"Find Kendrick," said Fairlie promptly.
"You think his disappearance that important?"
"I know it is." Fairlie strode up and down the office, his physical energy too restless to be still. "Listen, Wales. It's the fact that Kendrick, who first predicted the catastrophe, hasn't himself left Earth that's deepening all these doubts. If we could find Kendrick and show people how he's going to Mars, it would discredit all this talk that his prediction was a mistake, and that he knows it."
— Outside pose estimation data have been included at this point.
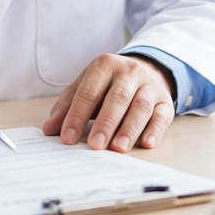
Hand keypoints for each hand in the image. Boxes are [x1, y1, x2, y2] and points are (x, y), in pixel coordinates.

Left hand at [41, 53, 174, 152]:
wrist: (146, 70)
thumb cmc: (109, 84)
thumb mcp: (86, 87)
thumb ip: (67, 107)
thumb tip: (49, 129)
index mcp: (105, 66)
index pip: (89, 92)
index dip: (77, 115)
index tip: (67, 138)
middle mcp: (129, 72)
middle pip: (117, 97)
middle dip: (105, 123)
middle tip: (95, 145)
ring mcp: (149, 86)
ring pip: (140, 106)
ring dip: (129, 128)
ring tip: (118, 148)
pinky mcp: (165, 101)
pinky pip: (162, 115)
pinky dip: (155, 130)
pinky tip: (146, 143)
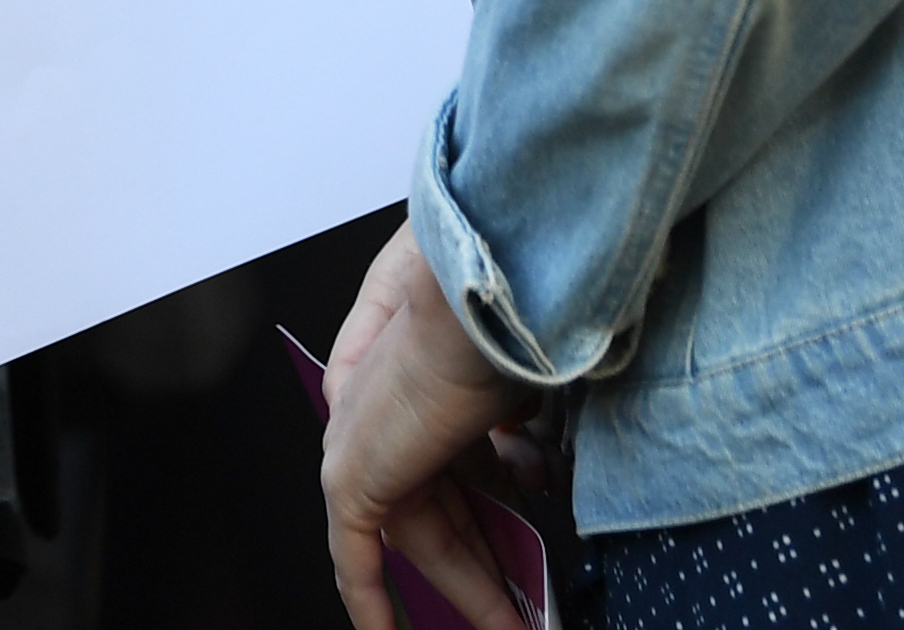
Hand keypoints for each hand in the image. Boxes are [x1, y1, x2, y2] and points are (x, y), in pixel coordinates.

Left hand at [323, 225, 540, 629]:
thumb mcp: (535, 372)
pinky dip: (371, 598)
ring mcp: (365, 439)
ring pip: (420, 533)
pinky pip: (356, 554)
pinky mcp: (351, 477)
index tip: (533, 518)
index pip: (464, 450)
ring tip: (514, 626)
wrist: (478, 305)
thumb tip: (552, 454)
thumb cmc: (512, 315)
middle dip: (493, 556)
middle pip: (446, 499)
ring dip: (469, 587)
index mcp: (428, 362)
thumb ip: (535, 414)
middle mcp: (389, 399)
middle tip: (526, 607)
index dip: (502, 496)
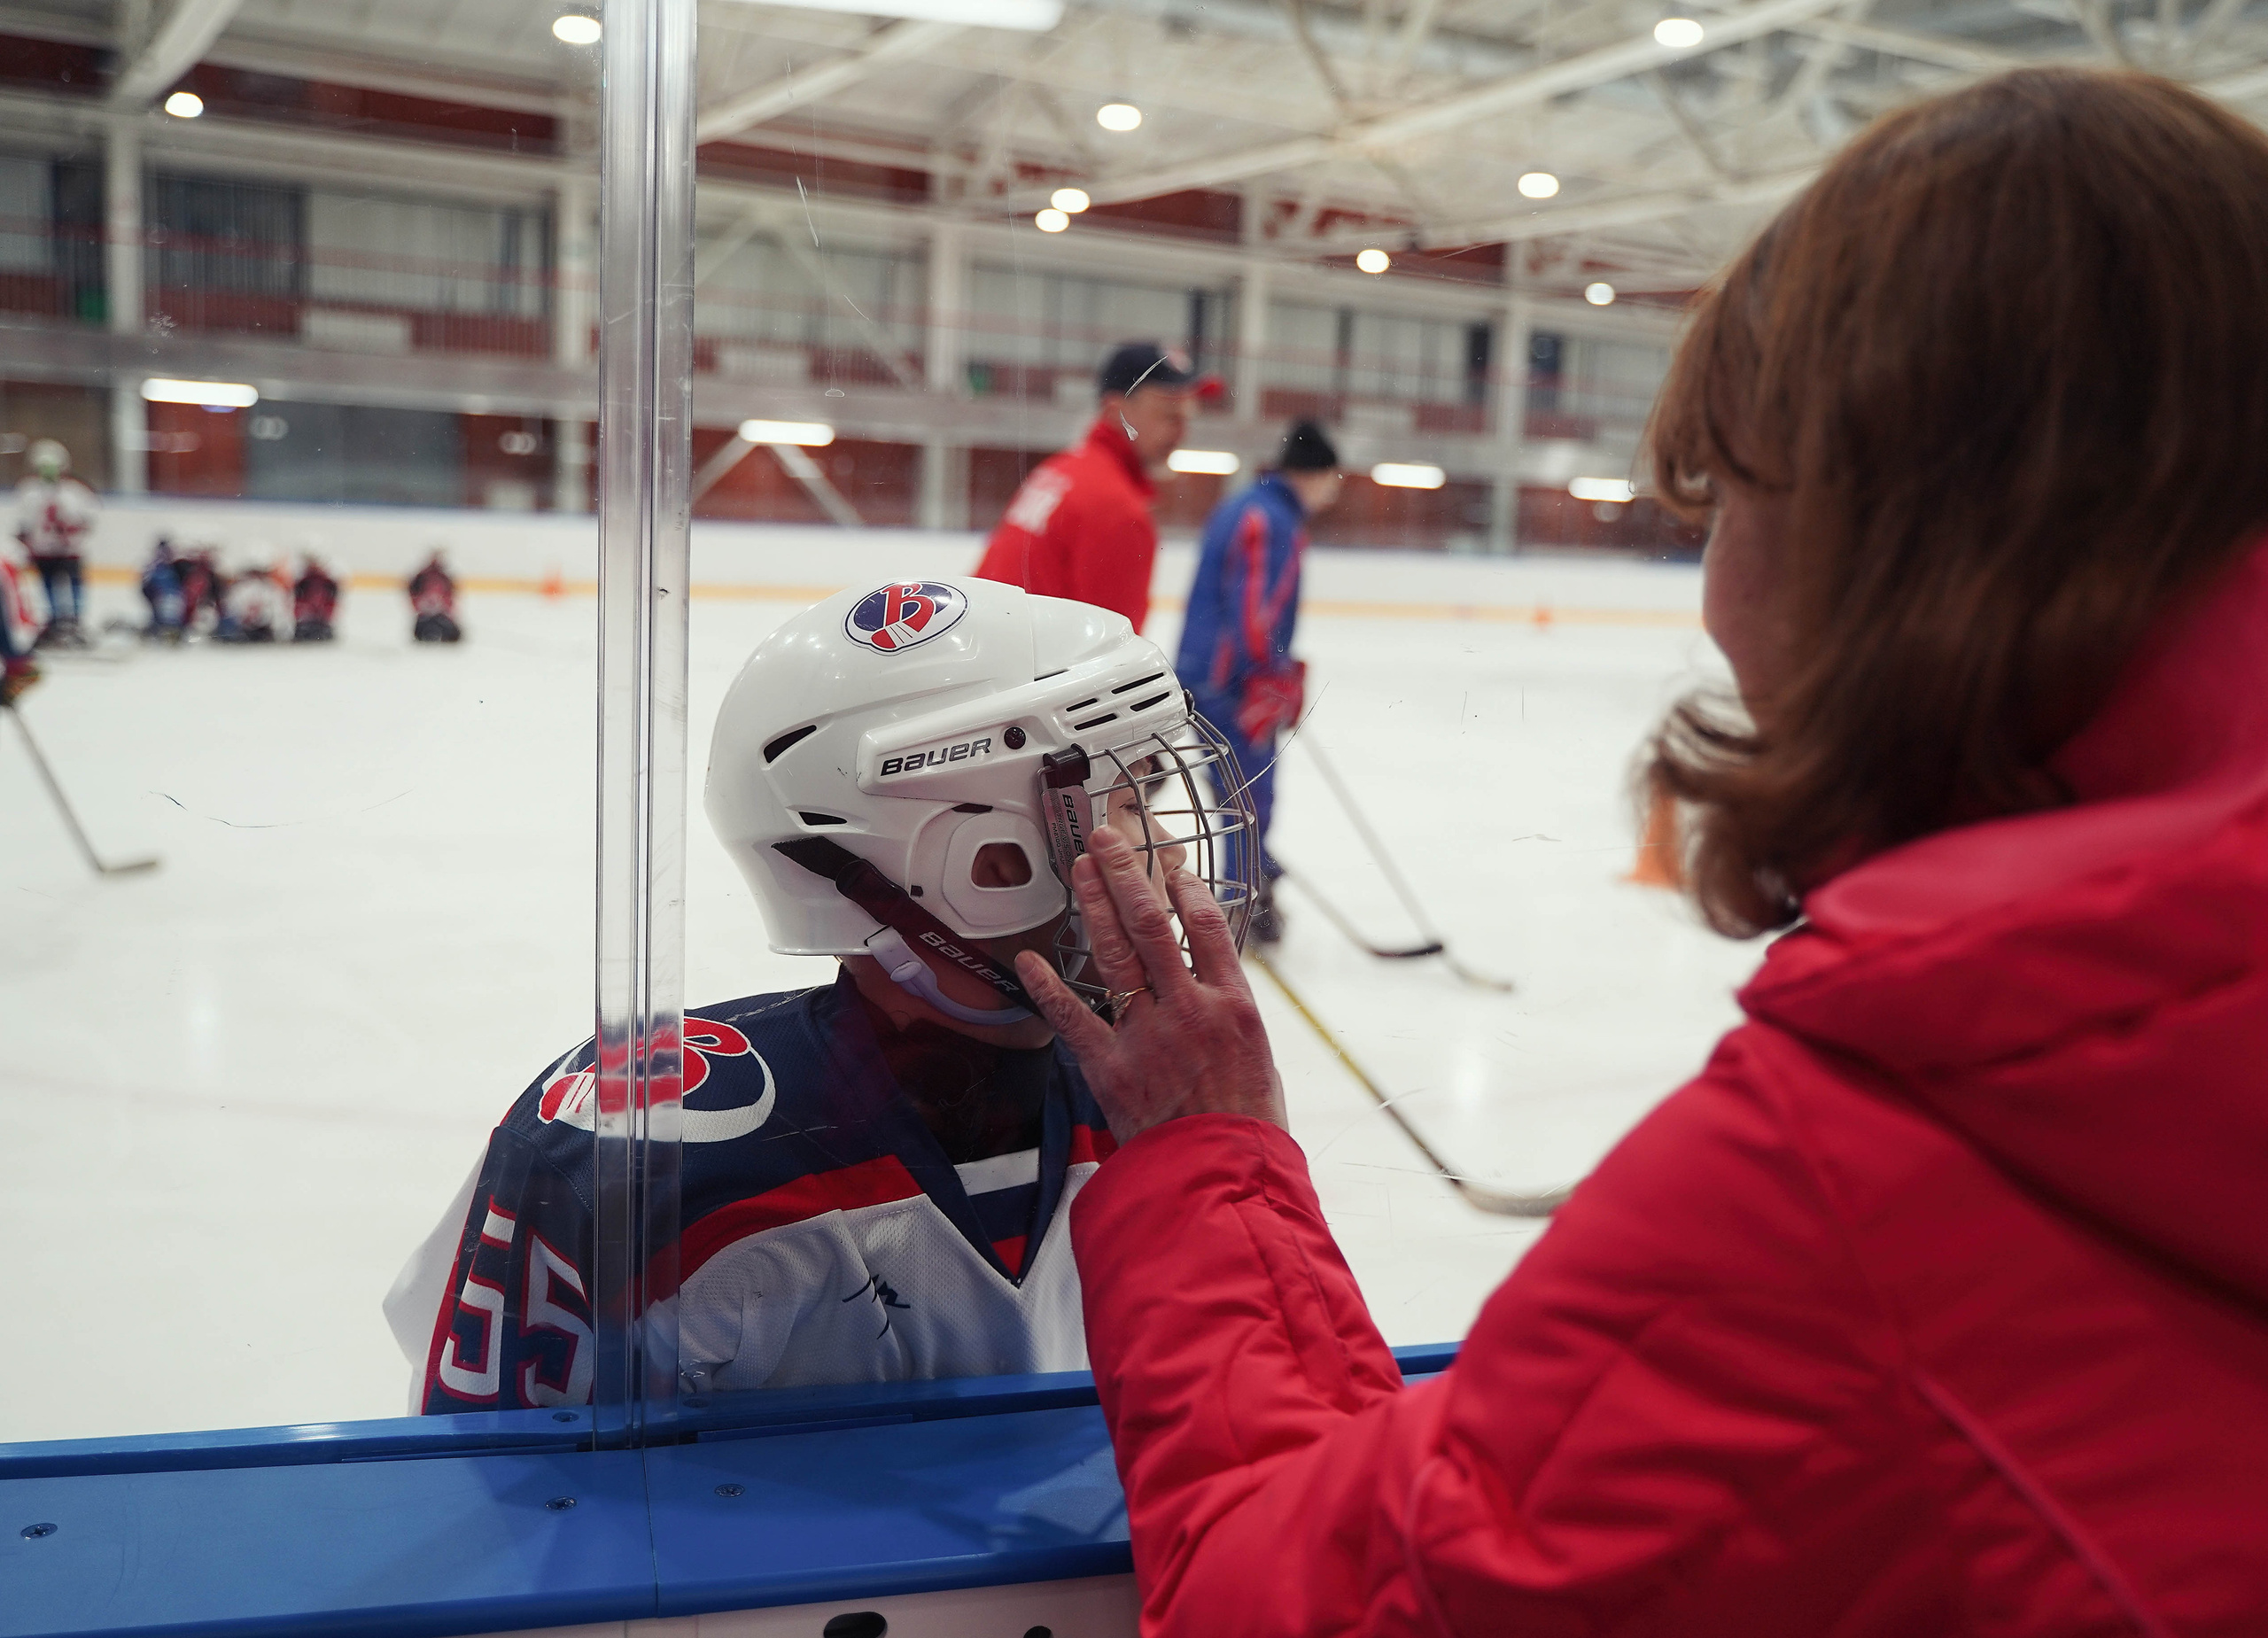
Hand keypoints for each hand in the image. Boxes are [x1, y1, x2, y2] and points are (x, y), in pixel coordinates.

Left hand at [1015, 826, 1286, 1143]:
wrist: (1221, 1177)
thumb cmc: (1245, 1127)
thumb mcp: (1260, 1059)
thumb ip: (1233, 1015)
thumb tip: (1216, 982)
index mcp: (1234, 1005)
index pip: (1207, 927)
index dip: (1186, 888)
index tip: (1169, 864)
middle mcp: (1190, 1010)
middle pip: (1153, 924)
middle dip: (1126, 874)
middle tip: (1106, 840)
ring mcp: (1148, 1035)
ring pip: (1116, 954)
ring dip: (1095, 906)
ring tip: (1081, 870)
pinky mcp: (1112, 1067)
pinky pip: (1073, 1018)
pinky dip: (1048, 988)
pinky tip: (1028, 960)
"You've already tried to find him?"
Fairlie nodded. "I've had the world combed for him. I wish I could guess what happened to him. If we could only find his sister, even, it might lead to him."
Yes, Wales thought. Martha and Lee Kendrick had always been close. And now they had vanished together.
He told Fairlie what had happened to him in the Jersey City. Neither Fairlie nor the others seemed much surprised.
"Yes. Things are bad in some of the evacuated regions. You see, once we get all the listed inhabitants out, we can't go back to those places. We haven't the time to keep going over them. So others—the ones who don't want to go—can move into the empty towns and take over."
"Why don't they want to go?" Wales studied the other's face as he asked the question. "Five years ago, everyone believed in the crash, in the coming of Doomsday. Now people here are skeptical. You say that Kendrick might convince them. But what made them skeptical, in the first place?"
Fairlie said, "I don't know, not for sure. But I can tell you what I think."